Porque dudaba que con un empleo en una galería de arte hubiese podido pagar el alquiler del apartamento en el que vivía, ni el seguro de su coche de segunda mano. Porque quería demostrar que no necesitaba a un hombre a su lado para salir adelante. Y, lo más importante, porque no quería volver a sentir el pánico de estar a sólo seiscientos dólares de quedarse en números rojos.


De acuerdo, quizá estuviera siendo un poco melodramática cuando aún tenía algunas joyas que podía vender, pero casi le había dado un patatús cuando, después de vender su casa y su coche, se había encontrado con que el dinero que había conseguido apenas cubría las deudas que ya tenía.


–No quiero depender de nadie, y tal y como está la economía ahora mismo, en la sección de empleo de los periódicos no abundan las ofertas dirigidas a licenciados en Historia del Arte. Mi socia, Blanca, fue quien inició el negocio y tiene mucha experiencia; yo me ocupo de buscar nuevos clientes. Formamos un buen equipo, y por extraño que pueda parecer, me gusta este trabajo. Aunque A-1 cuenta con suficientes empleados, a mí no se me caen los anillos por ponerme a limpiar para sustituir a alguno cuando está enfermo, o cuando se trata de un encargo especial.


–Está bien, te creo. De modo que antes te gustaba el arte y ahora disfrutas limpiando aviones de lujo.


El sarcasmo en su voz irritó a Paula.


–¿Te estás burlando de mí, o todas estas preguntas tienen algún propósito?


–Todo lo que hago tiene siempre un propósito. Me estaba preguntando si esta vena tuya de empresaria no será sólo un capricho pasajero del que te cansarás cuando te des cuenta de que la gente no aprecia tu trabajo y que lo dan por hecho.


A Paula le dolió que la viera como una persona voluble y caprichosa. No estaba siendo justo con ella.

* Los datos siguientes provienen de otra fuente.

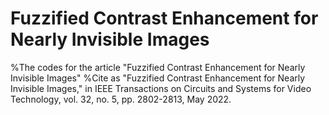 # Fuzzified Contrast Enhancement for Nearly Invisible Images
%The codes for the article "Fuzzified Contrast Enhancement for Nearly Invisible Images" 
%Cite as "Fuzzified Contrast Enhancement for Nearly Invisible Images," in IEEE Transactions on Circuits and Systems for Video Technology, vol. 32, no. 5, pp. 2802-2813, May 2022.
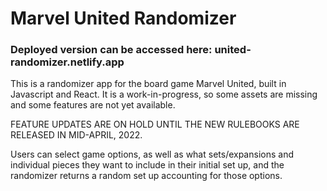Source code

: # Marvel United Randomizer

### Deployed version can be accessed here: united-randomizer.netlify.app

This is a randomizer app for the board game Marvel United, built in Javascript and React. It is a work-in-progress, so some assets are missing and some features are not yet available.

FEATURE UPDATES ARE ON HOLD UNTIL THE NEW RULEBOOKS ARE RELEASED IN MID-APRIL, 2022.

Users can select game options, as well as what sets/expansions and individual pieces they want to include in their initial set up, and the randomizer returns a random set up accounting for those options.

–Imagino que tú no vas a cerrar tu compañía sólo porque la gente no aprecie que lleguen a tiempo a su destino y que los aviones estén bien mantenidos. Supongo que haces lo que haces porque te gusta.


–Me temo que no te sigo. ¿Me estás diciendo de verdad que te gusta limpiar?


–Me gusta que las cosas estén en orden –respondió ella con sinceridad.


Los psicólogos que la habían tratado la habían ayudado a canalizar la necesidad de perfección que su madre le había inculcado. En vez de dejarse morir de hambre con su obsesión por estar más delgada, había empezado a buscar la perfección en el mundo del arte, y la calma y el orden la reconfortaban.


–Ah… –una sonrisa burlona asomó a los labios de él–. Te gusta tener el control… Ahora comprendo.


–¿Y a quién no? –le espetó ella.


Se quedó mirándola de un modo muy sexy, y Paula sintió como si hubiera electricidad estática entre ellos.


–¿Quieres pilotar tú?


–¿Estás de broma? –respondió ella.


Sin embargo, no podía negar que el ofrecimiento resultaba tentador. ¿Quién no querría saber qué se sentía al estar al mando de un avión, con el cielo extendiéndose ante ti? Sería como la primera vez que había conducido un coche, como la primera vez que había galopado a lomos de un caballo, se dijo, evocando momentos felices de su vida pasada.


–Anda, toma los mandos.


A Paula le habría encantado hacerlo, pero algo en su voz la hizo vacilar. No estaba segura de a qué estaba jugando Pedro.


–Tus hijos están a bordo.


Estaba segura de que su contestación había sonado remilgada, pero al fin y al cabo iba a hacer de niñera por un día; se suponía que debía preocuparse por ellos.


–Si veo que se te va de las manos tomaré yo los mandos –le dijo él.


–Tal vez en otra ocasión –murmuró levantándose del asiento–. Me ha parecido oír a Olivia; puede que se haya despertado.


La suave risa de Pedro la siguió hasta que regresó al sofá, donde los dos niños seguían durmiendo.